§ **Job**
Leave out the pictures and copy each record below exactly.

§ **Working data**
----
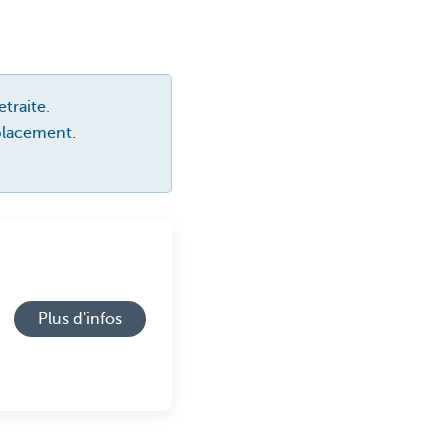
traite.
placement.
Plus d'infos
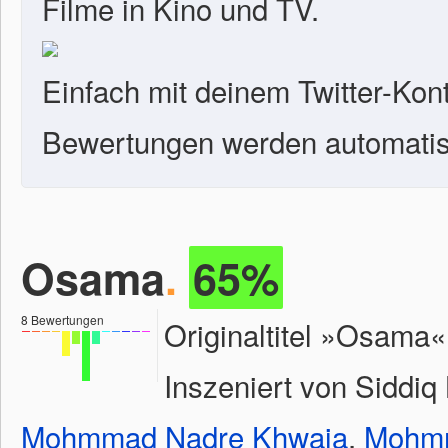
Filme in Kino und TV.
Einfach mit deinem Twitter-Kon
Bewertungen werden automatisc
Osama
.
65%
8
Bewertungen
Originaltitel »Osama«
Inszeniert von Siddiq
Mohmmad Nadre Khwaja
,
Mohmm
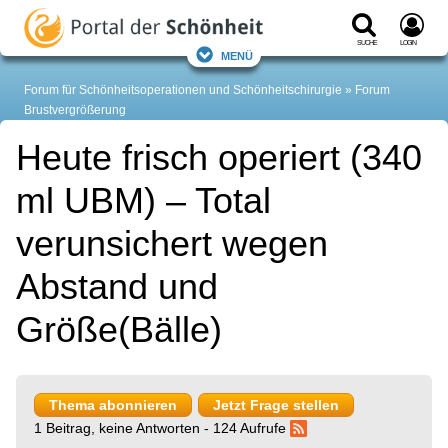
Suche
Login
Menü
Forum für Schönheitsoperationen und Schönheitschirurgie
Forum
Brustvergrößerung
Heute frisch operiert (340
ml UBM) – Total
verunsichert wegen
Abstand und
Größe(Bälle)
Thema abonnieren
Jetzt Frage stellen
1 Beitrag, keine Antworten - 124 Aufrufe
----
§ **Answer box**
traite.
placement.
Plus d'infos
Filme in Kino und TV.
Einfach mit deinem Twitter-Kon
Bewertungen werden automatisc
Osama
.
65%
8
Bewertungen
Originaltitel »Osama«
Inszeniert von Siddiq
Mohmmad Nadre Khwaja
,
Mohmm
Suche
Login
Menü
Forum für Schönheitsoperationen und Schönheitschirurgie
Forum
Brustvergrößerung
Heute frisch operiert (340
ml UBM) – Total
verunsichert wegen
Abstand und
Größe(Bälle)
Thema abonnieren
Jetzt Frage stellen
1 Beitrag, keine Antworten - 124 Aufrufe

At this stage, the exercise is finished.